Pfister Yvan, Gautschi Ivan, Takeda Armelle-N, van Bemmelen Miguel, Kellenberger Stephan, Schild Laurent
Department of Pharmacology and Toxicology, Faculty of Biology and Medicine, Lausanne University, Lausanne CH1005, Switzerland.
J Biol Chem. 2006 Apr 28;281(17):11787-91. doi: 10.1074/jbc.M513692200. Epub 2006 Feb 23.
Using a substituted cysteine accessibility scan, we have investigated the structures that form the internal pore of the acid-sensing ion channel 1a. We have identified the amino acid residues Ala-22, Ile-33, and Phe-34 in the amino terminus and Arg-43 in the first transmembrane helix, which when mutated into cysteine, were modified by intracellular application of MTSET, resulting in channel inhibition. The inhibition of the R43C mutant by internal MTSET requires opening of the channel. In addition, binding of Cd2+ ions to R43C slows the channel inactivation. This indicates that the first transmembrane helix undergoes conformational changes during channel inactivation. The effect of Cd2+ on R43C can be obtained with Cd2+ applied at either the extracellular or the intracellular side, indicating that R43C is located in the channel pore. The block of the A22C, I33C, and F34C mutants by MTSET suggests that these residues in the amino terminus of the channel also participate to the internal pore.
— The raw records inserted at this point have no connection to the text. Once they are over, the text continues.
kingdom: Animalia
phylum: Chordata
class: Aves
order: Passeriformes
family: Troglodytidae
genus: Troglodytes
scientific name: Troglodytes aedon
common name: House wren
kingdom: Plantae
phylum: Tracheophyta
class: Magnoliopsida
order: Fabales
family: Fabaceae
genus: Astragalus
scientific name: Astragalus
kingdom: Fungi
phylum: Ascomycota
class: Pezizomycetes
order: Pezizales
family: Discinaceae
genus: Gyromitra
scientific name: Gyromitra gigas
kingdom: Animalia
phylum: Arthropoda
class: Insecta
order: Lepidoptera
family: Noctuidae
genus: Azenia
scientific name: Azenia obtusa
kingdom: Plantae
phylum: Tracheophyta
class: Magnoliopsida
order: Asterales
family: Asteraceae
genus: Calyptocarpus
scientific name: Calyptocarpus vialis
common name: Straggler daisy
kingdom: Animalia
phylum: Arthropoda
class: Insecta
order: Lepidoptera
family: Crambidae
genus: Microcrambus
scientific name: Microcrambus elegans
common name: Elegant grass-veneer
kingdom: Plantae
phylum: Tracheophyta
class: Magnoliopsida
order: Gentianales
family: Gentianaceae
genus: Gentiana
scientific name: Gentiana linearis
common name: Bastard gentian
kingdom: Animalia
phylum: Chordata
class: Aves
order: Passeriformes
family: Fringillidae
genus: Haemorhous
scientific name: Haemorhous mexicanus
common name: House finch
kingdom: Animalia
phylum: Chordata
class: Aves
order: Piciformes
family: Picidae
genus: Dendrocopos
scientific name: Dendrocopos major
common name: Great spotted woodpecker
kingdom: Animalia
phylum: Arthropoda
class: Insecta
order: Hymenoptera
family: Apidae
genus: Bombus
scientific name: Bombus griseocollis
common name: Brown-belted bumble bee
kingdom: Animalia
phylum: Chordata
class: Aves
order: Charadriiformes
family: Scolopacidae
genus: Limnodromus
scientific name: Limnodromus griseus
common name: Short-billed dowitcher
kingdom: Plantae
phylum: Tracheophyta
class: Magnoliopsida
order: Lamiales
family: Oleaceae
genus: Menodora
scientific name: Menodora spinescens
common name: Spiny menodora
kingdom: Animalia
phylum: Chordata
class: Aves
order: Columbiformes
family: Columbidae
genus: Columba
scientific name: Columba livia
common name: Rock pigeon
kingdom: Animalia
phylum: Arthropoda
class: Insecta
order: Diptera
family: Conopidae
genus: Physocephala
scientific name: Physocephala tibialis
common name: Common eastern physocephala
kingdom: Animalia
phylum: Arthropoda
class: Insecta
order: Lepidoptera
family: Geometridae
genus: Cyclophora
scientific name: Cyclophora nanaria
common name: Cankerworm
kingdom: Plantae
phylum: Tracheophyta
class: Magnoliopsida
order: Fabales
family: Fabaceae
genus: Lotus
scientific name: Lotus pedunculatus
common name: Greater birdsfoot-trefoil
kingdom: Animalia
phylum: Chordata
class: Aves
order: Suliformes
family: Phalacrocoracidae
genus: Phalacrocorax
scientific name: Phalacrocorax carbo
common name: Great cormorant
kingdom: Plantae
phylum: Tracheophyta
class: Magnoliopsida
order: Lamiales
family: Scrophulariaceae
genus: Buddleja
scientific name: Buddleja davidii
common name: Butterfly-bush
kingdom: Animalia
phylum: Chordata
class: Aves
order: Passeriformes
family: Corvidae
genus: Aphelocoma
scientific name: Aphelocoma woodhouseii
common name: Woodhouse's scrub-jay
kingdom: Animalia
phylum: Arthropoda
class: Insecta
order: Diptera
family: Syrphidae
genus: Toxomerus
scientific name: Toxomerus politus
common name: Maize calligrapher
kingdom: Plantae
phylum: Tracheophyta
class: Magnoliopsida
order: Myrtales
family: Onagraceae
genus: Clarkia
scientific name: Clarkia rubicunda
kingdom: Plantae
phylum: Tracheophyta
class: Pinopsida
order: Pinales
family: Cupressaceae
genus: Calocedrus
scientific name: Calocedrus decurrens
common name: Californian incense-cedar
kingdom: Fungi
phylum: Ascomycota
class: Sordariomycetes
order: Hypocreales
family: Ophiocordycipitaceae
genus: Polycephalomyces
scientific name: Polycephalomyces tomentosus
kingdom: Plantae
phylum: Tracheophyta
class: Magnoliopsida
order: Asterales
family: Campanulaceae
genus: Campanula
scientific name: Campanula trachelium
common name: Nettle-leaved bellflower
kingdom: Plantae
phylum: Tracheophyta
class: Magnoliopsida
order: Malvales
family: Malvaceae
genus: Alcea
我们使用半胱氨酸替代可及性扫描技术,研究了构成酸敏感离子通道1a内部孔道的结构。我们确定了氨基末端的氨基酸残基Ala-22、Ile-33和Phe-34以及第一个跨膜螺旋中的Arg-43,当它们突变为半胱氨酸后,通过细胞内施加MTSET会发生修饰,导致通道受到抑制。内部MTSET对R43C突变体的抑制作用需要通道打开。此外,Cd2+离子与R43C结合会减缓通道失活。这表明第一个跨膜螺旋在通道失活过程中会发生构象变化。在细胞外或细胞内施加Cd2+均可获得Cd2+对R43C的作用,这表明R43C位于通道孔道中。MTSET对A22C、I33C和F34C突变体的阻断表明,通道氨基末端的这些残基也参与了内部孔道的形成。